Spectral fingerprints of picarbutrazox and its major hydrolysis products: A combined UV-vis, FTIR, Raman and DFT study.

The hydrolysis behavior of the fungicide picarbutrazox (PBZ) was investigated with an emphasis on the spectroscopic differentiation of its major transformation products. PBZ and three major hydrolysis products (HP1-HP3) were characterized experimentally using UV-vis, Fourier-transform infrared (FTIR), and surface-enhanced Raman scattering (SERS)/Raman spectroscopy, and the observed spectral features were interpreted with the aid of density functional theory (DFT) and time-dependent DFT (TDDFT) calculations. PBZ exhibits two distinct UV-vis absorption bands at 223 and 273 nm, whereas hydrolysis leads to pronounced spectral changes. HP1 shows a single dominant absorption band at approximately 224 nm, HP2 retains two absorption bands with a blue-shifted long-wavelength feature at around 262 nm, and HP3 displays absorption mainly in the deep-UV region (210-220 nm).
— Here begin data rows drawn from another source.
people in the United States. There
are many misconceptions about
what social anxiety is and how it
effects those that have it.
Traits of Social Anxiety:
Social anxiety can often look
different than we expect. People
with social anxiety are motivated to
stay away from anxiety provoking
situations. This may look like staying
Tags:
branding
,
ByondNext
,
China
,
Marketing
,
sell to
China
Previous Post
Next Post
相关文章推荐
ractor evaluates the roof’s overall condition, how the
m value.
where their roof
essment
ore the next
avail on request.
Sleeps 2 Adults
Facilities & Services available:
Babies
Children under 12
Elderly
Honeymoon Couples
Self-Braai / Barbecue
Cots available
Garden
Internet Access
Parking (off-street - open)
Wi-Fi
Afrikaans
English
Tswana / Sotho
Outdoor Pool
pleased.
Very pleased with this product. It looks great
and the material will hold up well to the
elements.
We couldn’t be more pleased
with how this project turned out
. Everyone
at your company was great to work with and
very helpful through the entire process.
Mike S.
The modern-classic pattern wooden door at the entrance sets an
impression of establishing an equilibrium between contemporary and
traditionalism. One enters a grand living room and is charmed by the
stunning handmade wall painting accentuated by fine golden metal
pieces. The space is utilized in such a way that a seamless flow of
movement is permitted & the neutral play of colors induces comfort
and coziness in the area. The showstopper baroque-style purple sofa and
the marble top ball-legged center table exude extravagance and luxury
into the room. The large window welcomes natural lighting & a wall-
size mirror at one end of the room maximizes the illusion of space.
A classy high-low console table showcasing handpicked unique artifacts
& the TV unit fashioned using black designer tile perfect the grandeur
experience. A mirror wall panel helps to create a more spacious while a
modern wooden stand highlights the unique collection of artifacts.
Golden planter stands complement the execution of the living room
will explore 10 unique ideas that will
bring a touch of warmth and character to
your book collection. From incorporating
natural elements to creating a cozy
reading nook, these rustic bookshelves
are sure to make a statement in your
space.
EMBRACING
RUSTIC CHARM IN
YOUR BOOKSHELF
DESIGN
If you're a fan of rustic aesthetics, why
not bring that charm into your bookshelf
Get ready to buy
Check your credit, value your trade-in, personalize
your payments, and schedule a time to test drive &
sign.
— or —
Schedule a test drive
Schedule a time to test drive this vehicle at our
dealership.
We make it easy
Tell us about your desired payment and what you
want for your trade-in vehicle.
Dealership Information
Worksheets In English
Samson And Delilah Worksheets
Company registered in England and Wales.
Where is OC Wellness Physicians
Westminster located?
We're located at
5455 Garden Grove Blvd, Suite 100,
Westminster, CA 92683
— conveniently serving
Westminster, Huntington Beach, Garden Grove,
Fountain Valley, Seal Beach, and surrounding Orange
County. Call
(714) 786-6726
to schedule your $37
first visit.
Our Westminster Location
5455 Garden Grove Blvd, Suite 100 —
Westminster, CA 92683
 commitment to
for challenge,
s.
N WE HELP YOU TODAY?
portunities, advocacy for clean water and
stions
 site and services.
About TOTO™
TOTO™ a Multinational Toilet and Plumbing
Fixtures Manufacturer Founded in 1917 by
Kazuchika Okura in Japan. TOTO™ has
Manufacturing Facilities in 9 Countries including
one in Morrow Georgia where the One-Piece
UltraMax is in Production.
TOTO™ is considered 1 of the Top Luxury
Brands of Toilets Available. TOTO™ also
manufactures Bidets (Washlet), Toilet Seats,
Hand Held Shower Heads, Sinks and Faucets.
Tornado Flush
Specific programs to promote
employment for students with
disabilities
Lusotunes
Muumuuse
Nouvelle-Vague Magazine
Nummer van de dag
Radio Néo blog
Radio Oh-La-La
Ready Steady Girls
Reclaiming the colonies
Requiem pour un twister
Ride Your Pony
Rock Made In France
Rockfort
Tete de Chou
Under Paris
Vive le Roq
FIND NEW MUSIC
FTIR spectra reveal systematic shifts in characteristic vibrational bands associated with carbonyl, CN, and ring skeletal vibrations, reflecting the structural reorganization induced by hydrolysis. In the SERS/Raman spectra, each compound presents a distinct fingerprint pattern, with HP1 exhibiting a prominent diagnostic Raman band at 1007 cm that is absent in PBZ. The calculated UV-vis, infrared, and conventional Raman spectra supported the assignment of major absorption and vibrational bands, whereas the Raman calculations were not intended to directly simulate SERS intensities. Theoretical analyses further indicate that hydrolysis induces redistribution of charge density and excitation localization, providing a molecular-level explanation for the observed spectral divergence. These results demonstrate that combined multi-spectroscopic measurements and quantum-chemical calculations enable reliable identification and differentiation of PBZ and its hydrolysis products, and provide practical spectral fingerprints for analytical identification of pesticide hydrolysis products. This work provides a PBZ-specific framework linking hydrolysis-product identification, multi-spectroscopic fingerprints, and molecular-level interpretation of hydrolysis-induced spectral changes.